Com’è possibile che una corazzata come questa Lazio incontri simili difficoltà con una squadra come la Salernitana? Siamo in un gran momento di forma ma quel pomeriggio non schieriamo una punta vera. Giochiamo con alcuni elementi fuori ruolo, come Negro, impiegato come terzino destro e come Pancaro, improbabile playmaker dell’attacco. Sulla sinistra, Favalli funge invece da centrocampista esterno. Confortato dal bel risultato conseguito in Coppa, Eriksson ha preferito testare la soluzione avanzata Favalli-Gottardi, una coppia veloce, che però appare ben lontana dal poter essere considerata un tandem d’attacco adatto alla Serie A. Insomma, sembra un esperimento audace assai: la Salernitana non sarà la Juventus, ma a certi livelli non bisognerebbe mai snobbare l’avversario. Nella ripresa, risentiamo di una stanchezza improvvisa, prestando il fianco a controffensive invitanti. Di Vaio e Belmonte si divorano due gol: incredibilmente, la Salernitana, con soli due contropiede, ha pareggiato le nostre precedenti occasioni da rete. Marchegiani ha neutralizzato da par suo le occasioni create dai campani. Manca solo una manciata di secondi, forse dovremmo accontentarci di un pareggio, seppur piccolo piccolo. Magari fosse!

Si arriva all’88´: c’è un calcio di punizione comandato da Treossi in favore della Salernitana. Se ne incarica il ventiduenne Giacomo Tedesco. Il suo tiro è liftato, tagliente, sembra disponga di un contagiri: Marchegiani, Negro e Couto, restano immobili, ognuno presuppone che interverrà il compagno di reparto meglio posizionato lungo la traiettoria della sfera. Il pallone farà solo un rimbalzo e s’insaccherà dentro la rete della nostra porta, senza nessuna deviazione ulteriore. Mancavano due minuti: con stucchevole ripetitività, i telecronisti si mostreranno indecisi sulla paternità del gol.
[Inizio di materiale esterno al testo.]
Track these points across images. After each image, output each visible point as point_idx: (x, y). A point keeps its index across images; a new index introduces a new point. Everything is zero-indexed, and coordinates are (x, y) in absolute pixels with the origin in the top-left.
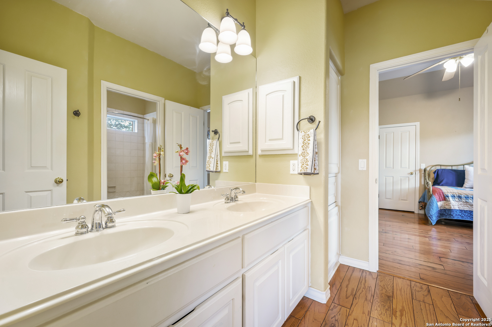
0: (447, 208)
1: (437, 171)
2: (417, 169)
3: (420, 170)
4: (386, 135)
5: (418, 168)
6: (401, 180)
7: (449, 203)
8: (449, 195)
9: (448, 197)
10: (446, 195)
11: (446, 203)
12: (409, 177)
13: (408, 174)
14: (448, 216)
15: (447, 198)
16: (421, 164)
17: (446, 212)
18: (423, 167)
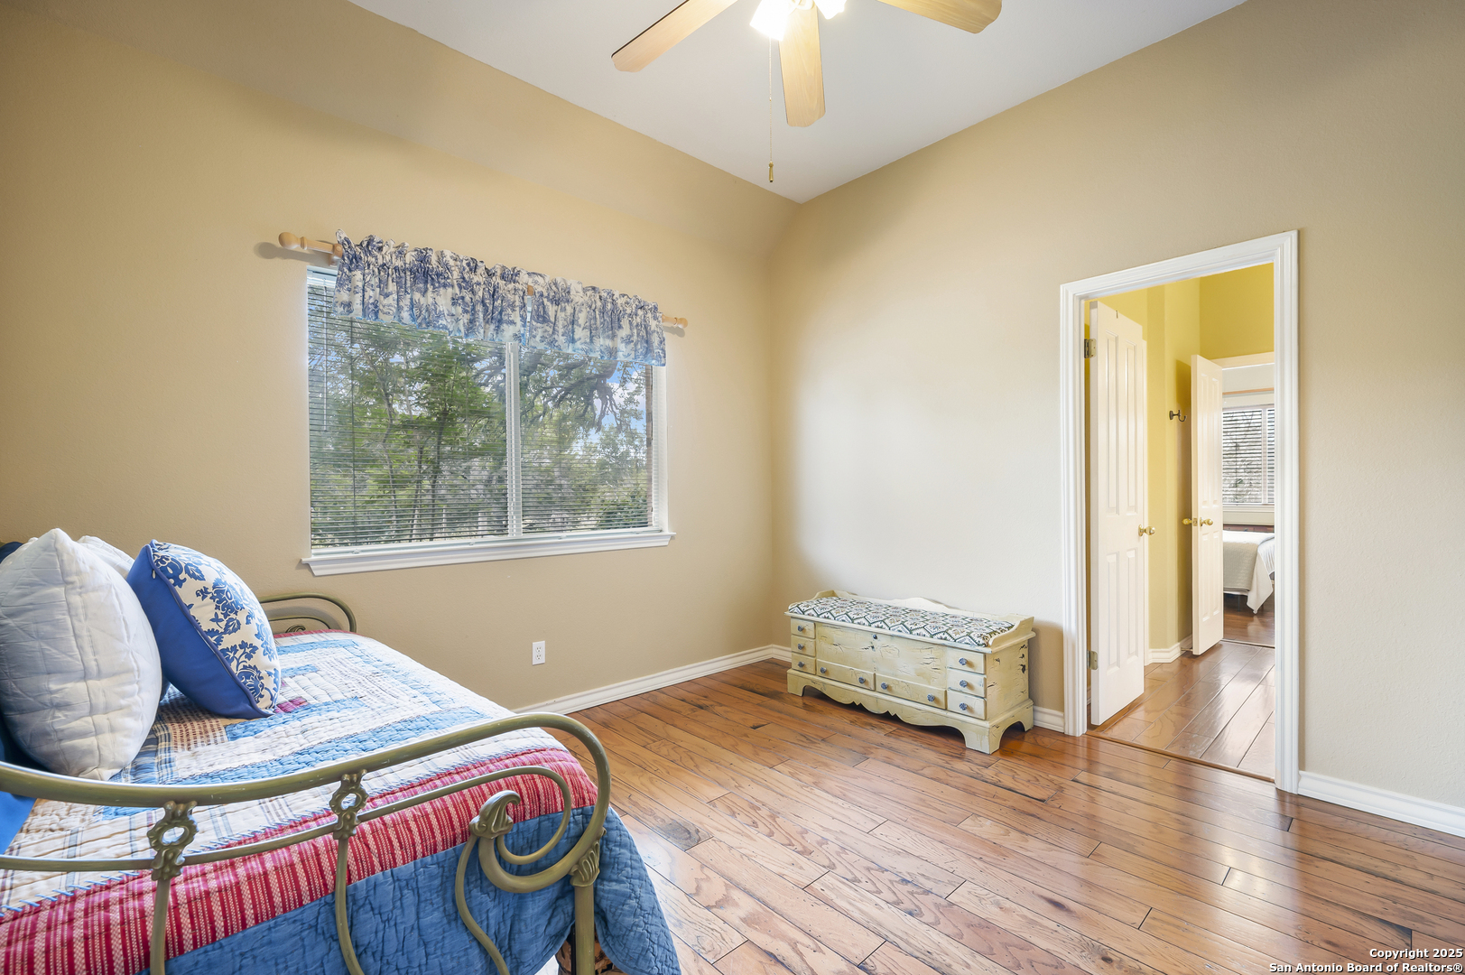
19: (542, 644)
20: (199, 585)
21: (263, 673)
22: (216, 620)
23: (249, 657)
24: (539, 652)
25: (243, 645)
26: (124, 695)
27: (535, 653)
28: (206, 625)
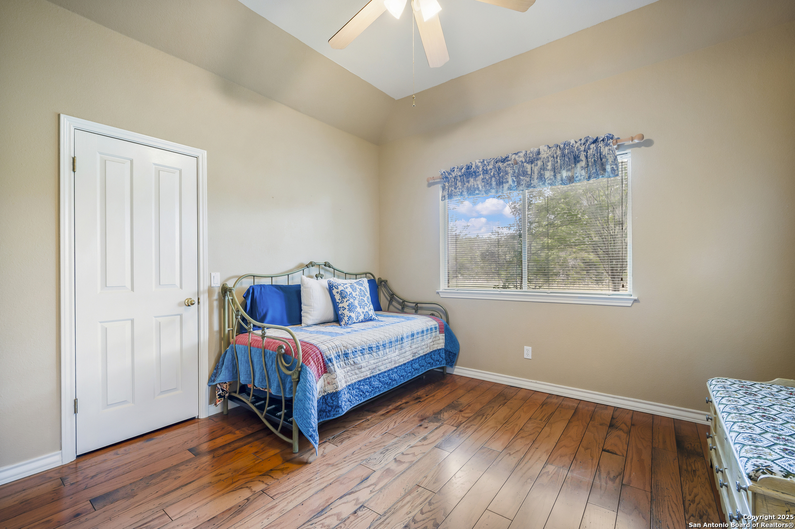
0: (329, 392)
1: (251, 291)
2: (201, 289)
3: (210, 291)
4: (104, 163)
5: (204, 287)
6: (159, 326)
7: (333, 376)
8: (333, 356)
9: (331, 362)
10: (327, 357)
11: (327, 378)
12: (181, 315)
13: (180, 305)
14: (332, 413)
15: (330, 364)
16: (213, 274)
17: (327, 404)
18: (217, 284)
19: (530, 348)
20: (337, 290)
21: (346, 316)
22: (339, 300)
23: (343, 310)
24: (528, 352)
25: (343, 307)
26: (310, 311)
27: (525, 352)
28: (337, 301)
Tedesco o Di Vaio? Non che ce ne fregasse molto, avevamo perso e perso male una partita che era solo da vincere. Il risultato finale ci vedrà uscire sconfitti per un gol allo scadere, un gol in presunta comproprietà tra il vero match-winner, Tedesco, ed il piccolo-grande ex Di Vaio. Marco era costato alla Salernitana il 10% di quanto aveva speso Sergio Cragnotti per rinforzare l’attacco della Lazio.

Lasciammo lo stadio storditi, ascoltando un Delio Rossi che, morso da vis moralizzatrice, tesseva le lodi di Marco Di Vaio, costato alle casse della Salernitana poco più di un piatto di lenticchie, al confronto con la faraonica campagna acquisti cragnottiana.

Sabato, Salernitana-Lazio, sarà una partita chiave. Quest’anno, incontri di questo tipo, non siamo ancora stati capaci di vincerli. Forza Lazio!